# Problem description
Every entry should be duplicated verbatim, and no picture may appear in the copy.

# Provided information
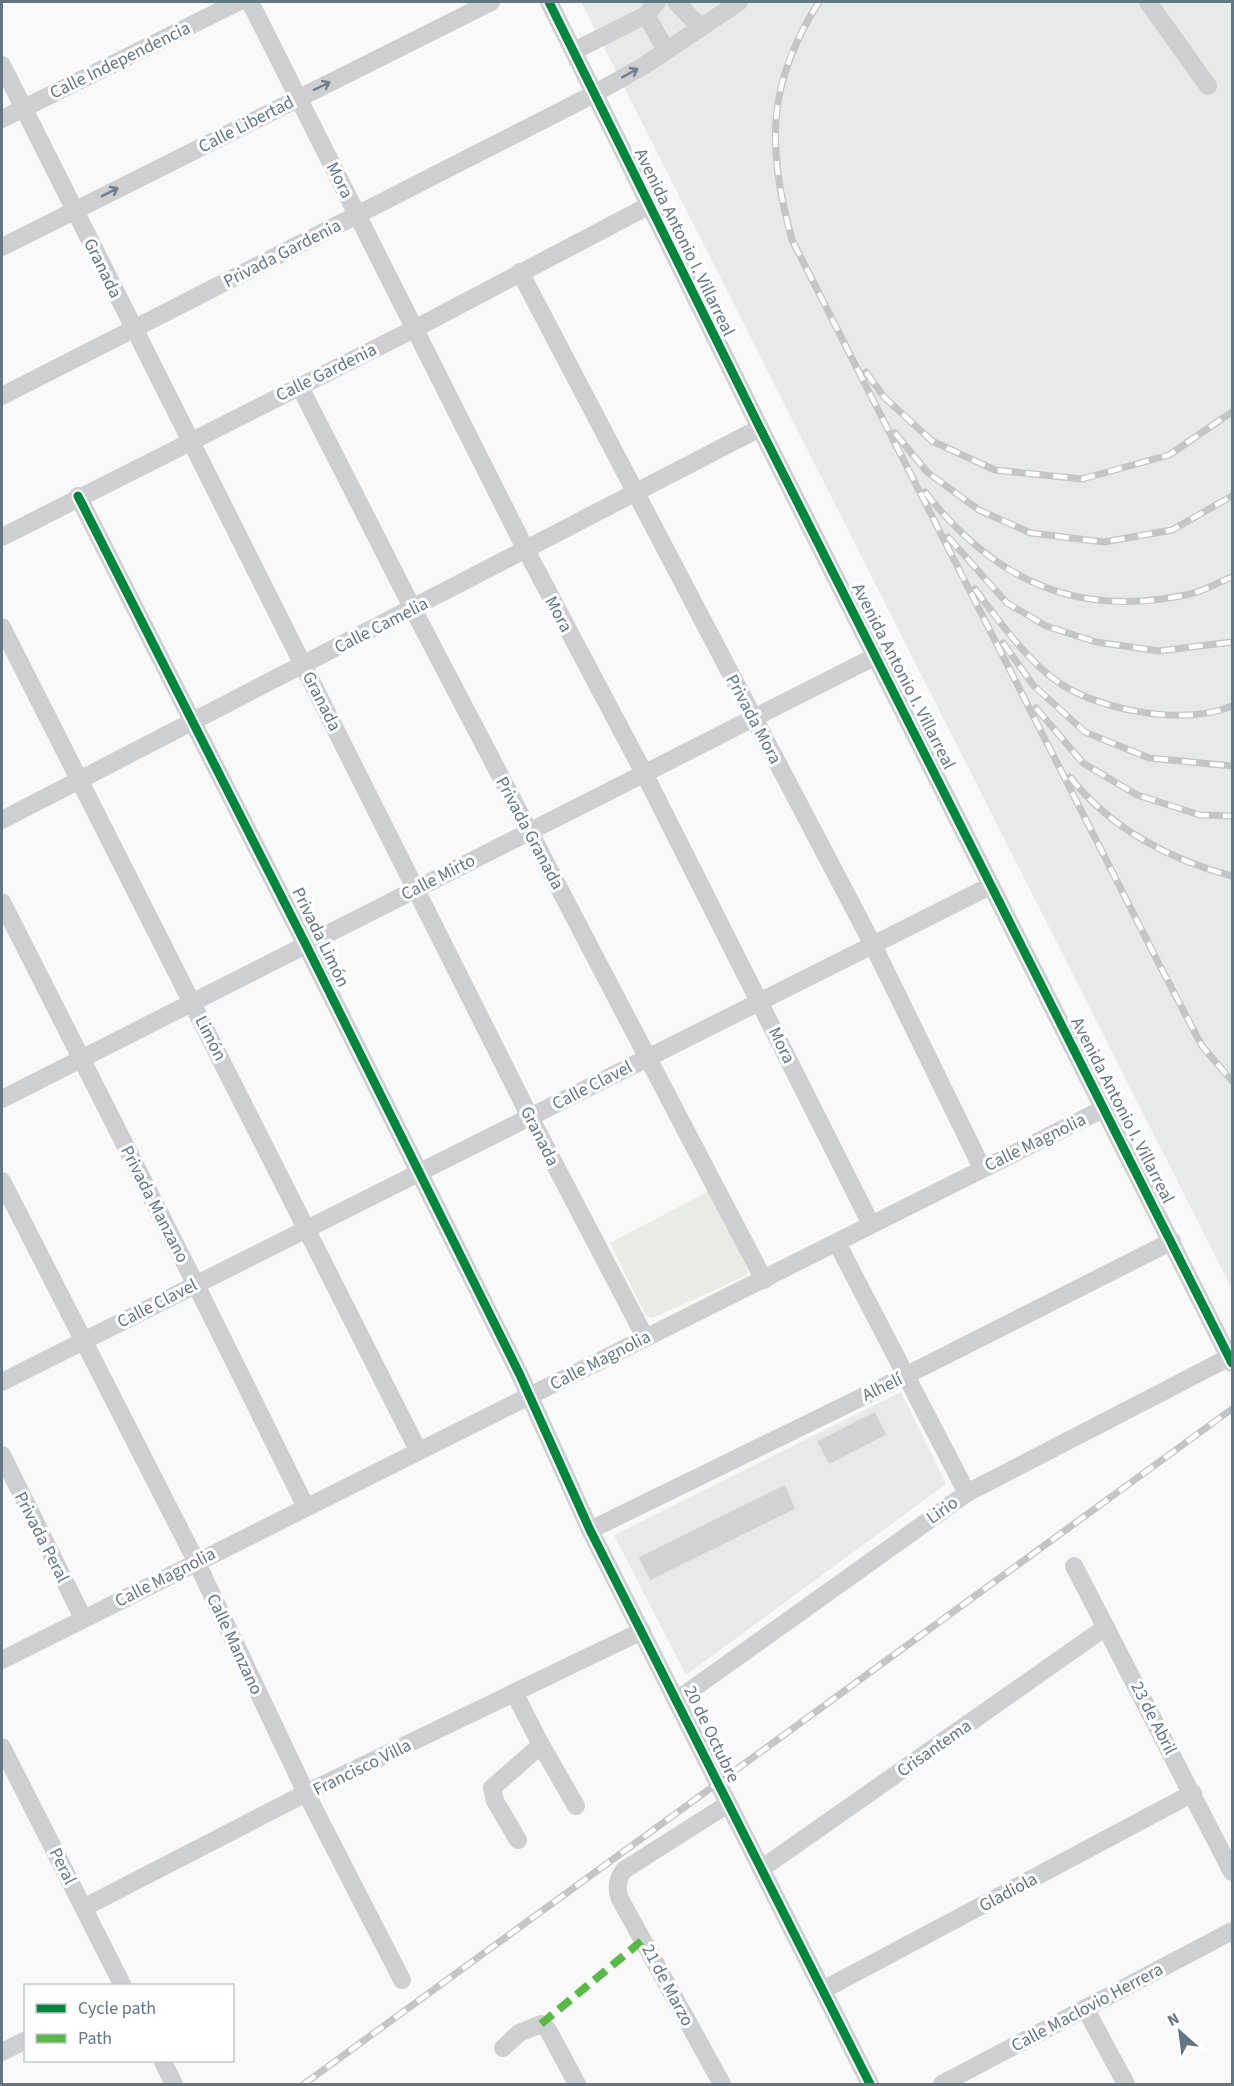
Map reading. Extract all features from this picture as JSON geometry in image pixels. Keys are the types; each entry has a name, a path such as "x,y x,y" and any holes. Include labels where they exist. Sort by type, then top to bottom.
{"street":[{"name":"Calle Independencia","path":"2,119 238,2"},
{"name":"Mora","path":"250,2 526,550 644,773 760,1000 871,1224"},
{"name":"Calle Libertad","path":"2,247 491,2"},
{"name":"Avenida Antonio I. Villarreal","path":"549,2 648,206 1231,1360"},
{"path":"676,2 700,27"},
{"name":"Privada Gardenia","path":"2,396 594,94 739,2"},
{"path":"1148,2 1208,86"},
{"path":"574,51 652,8 666,50"},
{"name":"Granada","path":"2,65 133,331 191,439 530,1117 645,1337"},
{"name":"Calle Gardenia","path":"2,537 78,496 416,328 648,206"},
{"name":"Privada Mora","path":"520,272 872,943 982,1168"},
{"name":"Privada Granada","path":"299,385 413,609 764,1280"},
{"name":"Calle Camelia","path":"2,820 760,428"},
{"name":"Privada Limón","path":"78,496 194,721 528,1396"},
{"name":"Limón","path":"2,627 418,1450"},
{"name":"Calle Mirto","path":"2,1099 876,656"},
{"name":"Calle Clavel","path":"2,1382 306,1227 990,886"},
{"name":"Privada Manzano","path":"2,902 306,1507"},
{"name":"Calle Magnolia","path":"2,1660 1103,1109"},
{"name":"Calle Manzano","path":"2,1181 196,1562 306,1793 402,1980"},
{"name":"Alhelí","path":"590,1530 907,1375 1172,1241"},
{"path":"837,1243 967,1493"},
{"name":"Lirio","path":"677,1700 967,1493 1231,1360"},
{"name":"20 de Octubre","path":"528,1396 590,1530 870,2085"},
{"name":"Privada Peral","path":"2,1455 83,1618"},
{"name":"23 de Abril","path":"1074,1566 1233,1872"},
{"name":"Crisantema","path":"761,1869 1106,1627"},
{"name":"Francisco Villa","path":"85,1907 306,1793 642,1631"},
{"path":"515,1694 576,1806"},
{"path":"518,1840 495,1801 492,1788 541,1744"},
{"name":"Peral","path":"2,1747 122,1984"},
{"name":"Gladiola","path":"823,1990 1193,1793"},
{"name":"21 de Marzo","path":"722,2085 620,1899 617,1885 624,1870 728,1804"},
{"name":"Calle Maclovio Herrera","path":"942,2085 1233,1931"},
{"path":"1085,2008 1126,2085"},
{"path":"502,2048 519,2033 541,2024 551,2035 577,2085"},
{"path":"4,2044 24,2040"},
{"path":"162,2062 174,2085"}],"shaded area":[{"path":"581,2 1232,2 1232,1289"},
{"path":"709,1191 747,1268 747,1275 653,1318 646,1316 610,1243"},
{"path":"901,1392 946,1484 686,1675 614,1535"}],"building":[{"path":"875,1411 887,1435 829,1465 816,1441"},
{"path":"785,1484 796,1509 650,1581 638,1557"}],"railway":[{"path":"819,2 789,61 776,117 778,175 792,240 1159,964 1202,1046 1232,1081"},
{"path":"866,372 884,397 932,441 995,470 1082,479 1169,455 1232,412"},
{"path":"895,433 927,472 979,510 1031,533 1104,542 1172,530 1232,496"},
{"path":"925,492 952,523 980,549 1010,570 1041,586 1075,596 1111,601 1149,600 1195,593 1232,577"},
{"path":"948,537 1007,603 1046,626 1096,642 1159,651 1232,642"},
{"path":"975,589 993,614 1038,665 1061,684 1078,694 1121,708 1168,715 1213,712 1232,706"},
{"path":"1003,643 1034,686 1085,732 1149,758 1232,766"},
{"path":"1036,708 1083,763 1137,795 1200,815 1232,816"},
{"path":"1070,777 1103,812 1143,840 1186,861 1232,876"},
{"path":"304,2084 1232,1409"}],"marked path":[{"path":"541,2024 644,1939"}],"cycle path":[{"path":"549,2 760,428 1232,1363"},
{"path":"78,496 306,945 520,1375 590,1530 870,2084"}]}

# Solution for this exercise
Map reading. Extract all features from this picture as JSON geometry in image pixels. Keys are the types; each entry has a name, a path such as "x,y x,y" and any holes. Include labels where they exist. Sort by type, then top to bottom.
{"street":[{"name":"Calle Independencia","path":"2,119 238,2"},
{"name":"Mora","path":"250,2 526,550 644,773 760,1000 871,1224"},
{"name":"Calle Libertad","path":"2,247 491,2"},
{"name":"Avenida Antonio I. Villarreal","path":"549,2 648,206 1231,1360"},
{"path":"676,2 700,27"},
{"name":"Privada Gardenia","path":"2,396 594,94 739,2"},
{"path":"1148,2 1208,86"},
{"path":"574,51 652,8 666,50"},
{"name":"Granada","path":"2,65 133,331 191,439 530,1117 645,1337"},
{"name":"Calle Gardenia","path":"2,537 78,496 416,328 648,206"},
{"name":"Privada Mora","path":"520,272 872,943 982,1168"},
{"name":"Privada Granada","path":"299,385 413,609 764,1280"},
{"name":"Calle Camelia","path":"2,820 760,428"},
{"name":"Privada Limón","path":"78,496 194,721 528,1396"},
{"name":"Limón","path":"2,627 418,1450"},
{"name":"Calle Mirto","path":"2,1099 876,656"},
{"name":"Calle Clavel","path":"2,1382 306,1227 990,886"},
{"name":"Privada Manzano","path":"2,902 306,1507"},
{"name":"Calle Magnolia","path":"2,1660 1103,1109"},
{"name":"Calle Manzano","path":"2,1181 196,1562 306,1793 402,1980"},
{"name":"Alhelí","path":"590,1530 907,1375 1172,1241"},
{"path":"837,1243 967,1493"},
{"name":"Lirio","path":"677,1700 967,1493 1231,1360"},
{"name":"20 de Octubre","path":"528,1396 590,1530 870,2085"},
{"name":"Privada Peral","path":"2,1455 83,1618"},
{"name":"23 de Abril","path":"1074,1566 1233,1872"},
{"name":"Crisantema","path":"761,1869 1106,1627"},
{"name":"Francisco Villa","path":"85,1907 306,1793 642,1631"},
{"path":"515,1694 576,1806"},
{"path":"518,1840 495,1801 492,1788 541,1744"},
{"name":"Peral","path":"2,1747 122,1984"},
{"name":"Gladiola","path":"823,1990 1193,1793"},
{"name":"21 de Marzo","path":"722,2085 620,1899 617,1885 624,1870 728,1804"},
{"name":"Calle Maclovio Herrera","path":"942,2085 1233,1931"},
{"path":"1085,2008 1126,2085"},
{"path":"502,2048 519,2033 541,2024 551,2035 577,2085"},
{"path":"4,2044 24,2040"},
{"path":"162,2062 174,2085"}],"shaded area":[{"path":"581,2 1232,2 1232,1289"},
{"path":"709,1191 747,1268 747,1275 653,1318 646,1316 610,1243"},
{"path":"901,1392 946,1484 686,1675 614,1535"}],"building":[{"path":"875,1411 887,1435 829,1465 816,1441"},
{"path":"785,1484 796,1509 650,1581 638,1557"}],"railway":[{"path":"819,2 789,61 776,117 778,175 792,240 1159,964 1202,1046 1232,1081"},
{"path":"866,372 884,397 932,441 995,470 1082,479 1169,455 1232,412"},
{"path":"895,433 927,472 979,510 1031,533 1104,542 1172,530 1232,496"},
{"path":"925,492 952,523 980,549 1010,570 1041,586 1075,596 1111,601 1149,600 1195,593 1232,577"},
{"path":"948,537 1007,603 1046,626 1096,642 1159,651 1232,642"},
{"path":"975,589 993,614 1038,665 1061,684 1078,694 1121,708 1168,715 1213,712 1232,706"},
{"path":"1003,643 1034,686 1085,732 1149,758 1232,766"},
{"path":"1036,708 1083,763 1137,795 1200,815 1232,816"},
{"path":"1070,777 1103,812 1143,840 1186,861 1232,876"},
{"path":"304,2084 1232,1409"}],"marked path":[{"path":"541,2024 644,1939"}],"cycle path":[{"path":"549,2 760,428 1232,1363"},
{"path":"78,496 306,945 520,1375 590,1530 870,2084"}]}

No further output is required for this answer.